I'm trying to evaluate a matrix multiplication with arrays containing multiple matrices to be multiplied together. This can easily be achieved with two matrices using np.dot (or the new @ operator in Py3.5 +), but I'm struggling to extend this to efficiently evaluate my multidimensional arrays.

As an example, let's say I have matrix A with shape (5,3,3) and B with shape (5,3). Now, I want to matrix multiple the later parts for each 5 cases: i.e. do

res[0] = np.dot(A[0], B[0])
res[1] = np.dot(A[1], B[1])
etc

I can successfully achieve this using a loop - e.g.:

A = np.random.random((5,3,3))
B = np.random.random((5,3))

res = np.zeros([5,3])

for i in range(len(A)):
    res[i] = np.dot(A[i], B[i])

althoug this is slow because it uses a loop.

Is there a function / approach I could take to fully vectorize this please?

Thanks.

You can use np.einsum -

np.einsum('ijk,ik->ij',A,B)

Using np.matmul -

np.matmul(A,B[...,None]).squeeze()
np.matmul(A,B[...,None])[...,0]

Also, using sum and broadcasting:

np.sum(A * B[:, np.newaxis, :], axis=2)

Einsum seems to be the fastest option though. This would be the slowest since it instantiate the product of elements.

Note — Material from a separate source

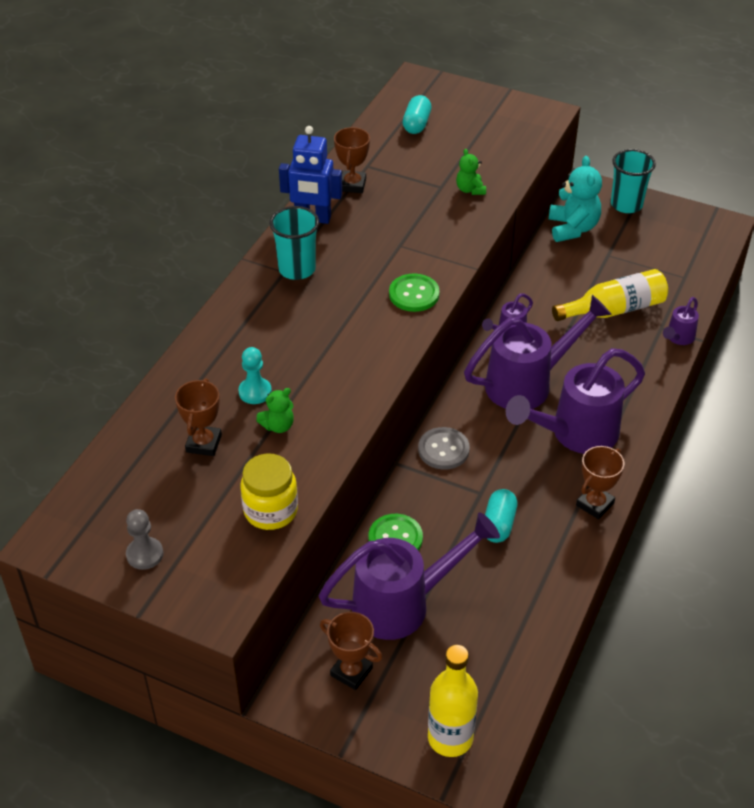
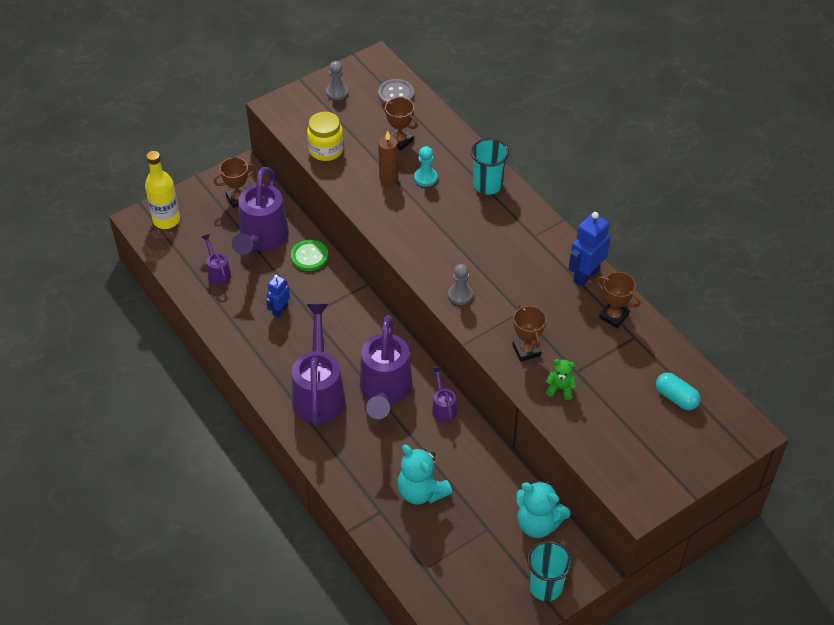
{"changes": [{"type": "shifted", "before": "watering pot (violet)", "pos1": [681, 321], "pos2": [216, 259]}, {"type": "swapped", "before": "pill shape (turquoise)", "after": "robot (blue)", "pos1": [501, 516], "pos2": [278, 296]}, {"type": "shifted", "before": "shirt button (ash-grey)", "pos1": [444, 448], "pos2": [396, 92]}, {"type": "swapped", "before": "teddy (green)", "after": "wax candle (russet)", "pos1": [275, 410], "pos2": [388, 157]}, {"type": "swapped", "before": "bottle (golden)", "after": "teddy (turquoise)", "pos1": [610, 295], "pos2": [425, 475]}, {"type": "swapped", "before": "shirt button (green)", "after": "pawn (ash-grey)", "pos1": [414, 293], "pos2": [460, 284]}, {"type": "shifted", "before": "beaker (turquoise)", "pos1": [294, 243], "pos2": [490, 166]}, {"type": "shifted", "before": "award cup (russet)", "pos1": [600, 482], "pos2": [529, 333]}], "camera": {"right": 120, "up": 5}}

Because I always have a hard time understanding einsum(), I came up with this:

np.diagonal(np.squeeze(np.dot(A, B[:,:,None])), axis2=2).T

It works, and it has no loops, but it is significantly slower than einsum() because of the :,:,None expansion of B from 2D to 3D (which is later reduced by diagonal()). I'm not sure if there's a way to make this more compact.